Requirement :: Below are records with pictures in them; print them exactly, omitting the pictures.

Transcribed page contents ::
++++++++
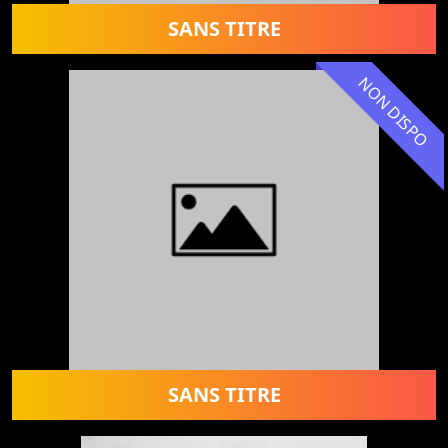
SANS TITRE
NON DISPO
SANS TITRE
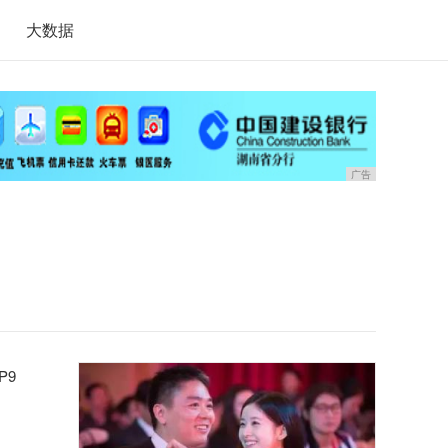
大数据
广告
P9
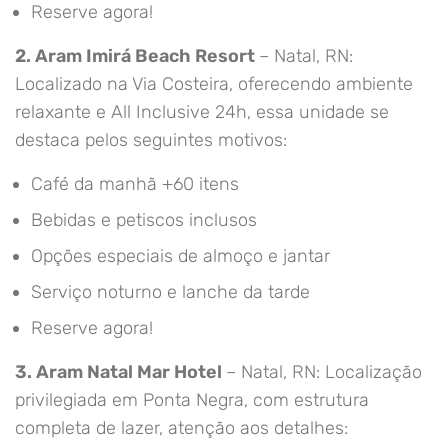
Reserve agora!
2. Aram Imirá Beach Resort
– Natal, RN:
Localizado na Via Costeira, oferecendo ambiente
relaxante e All Inclusive 24h, essa unidade se
destaca pelos seguintes motivos:
Café da manhã +60 itens
Bebidas e petiscos inclusos
Opções especiais de almoço e jantar
Serviço noturno e lanche da tarde
Reserve agora!
3. Aram Natal Mar Hotel
– Natal, RN: Localização
privilegiada em Ponta Negra, com estrutura
completa de lazer, atenção aos detalhes:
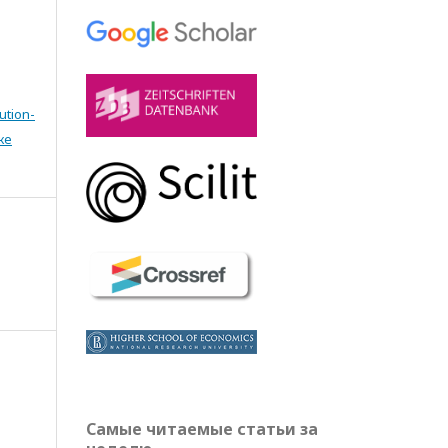
ution-
же
Самые читаемые статьи за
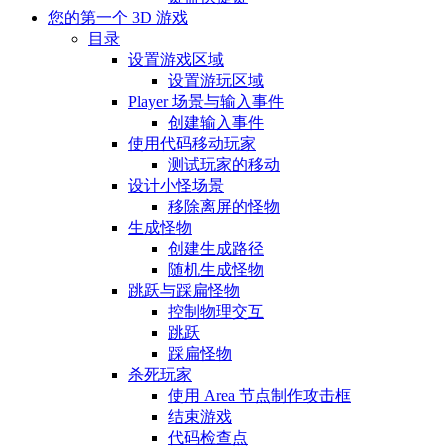
您的第一个 3D 游戏
目录
设置游戏区域
设置游玩区域
Player 场景与输入事件
创建输入事件
使用代码移动玩家
测试玩家的移动
设计小怪场景
移除离屏的怪物
生成怪物
创建生成路径
随机生成怪物
跳跃与踩扁怪物
控制物理交互
跳跃
踩扁怪物
杀死玩家
使用 Area 节点制作攻击框
结束游戏
代码检查点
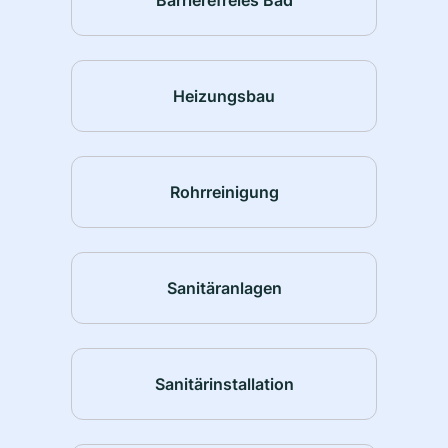
Heizungsbau
Rohrreinigung
Sanitäranlagen
Sanitärinstallation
++++++++
Response to this exercise ::
SANS TITRE
NON DISPO
SANS TITRE
大数据
广告
P9
Reserve agora!
2. Aram Imirá Beach Resort
– Natal, RN:
Localizado na Via Costeira, oferecendo ambiente
relaxante e All Inclusive 24h, essa unidade se
destaca pelos seguintes motivos:
Café da manhã +60 itens
Bebidas e petiscos inclusos
Opções especiais de almoço e jantar
Serviço noturno e lanche da tarde
Reserve agora!
3. Aram Natal Mar Hotel
– Natal, RN: Localização
privilegiada em Ponta Negra, com estrutura
completa de lazer, atenção aos detalhes:
ution-
же
Самые читаемые статьи за
您的第一个 3D 游戏
目录
设置游戏区域
设置游玩区域
Player 场景与输入事件
创建输入事件
使用代码移动玩家
测试玩家的移动
设计小怪场景
移除离屏的怪物
生成怪物
创建生成路径
随机生成怪物
跳跃与踩扁怪物
控制物理交互
跳跃
踩扁怪物
杀死玩家
使用 Area 节点制作攻击框
结束游戏
代码检查点
Heizungsbau
Rohrreinigung
Sanitäranlagen
Sanitärinstallation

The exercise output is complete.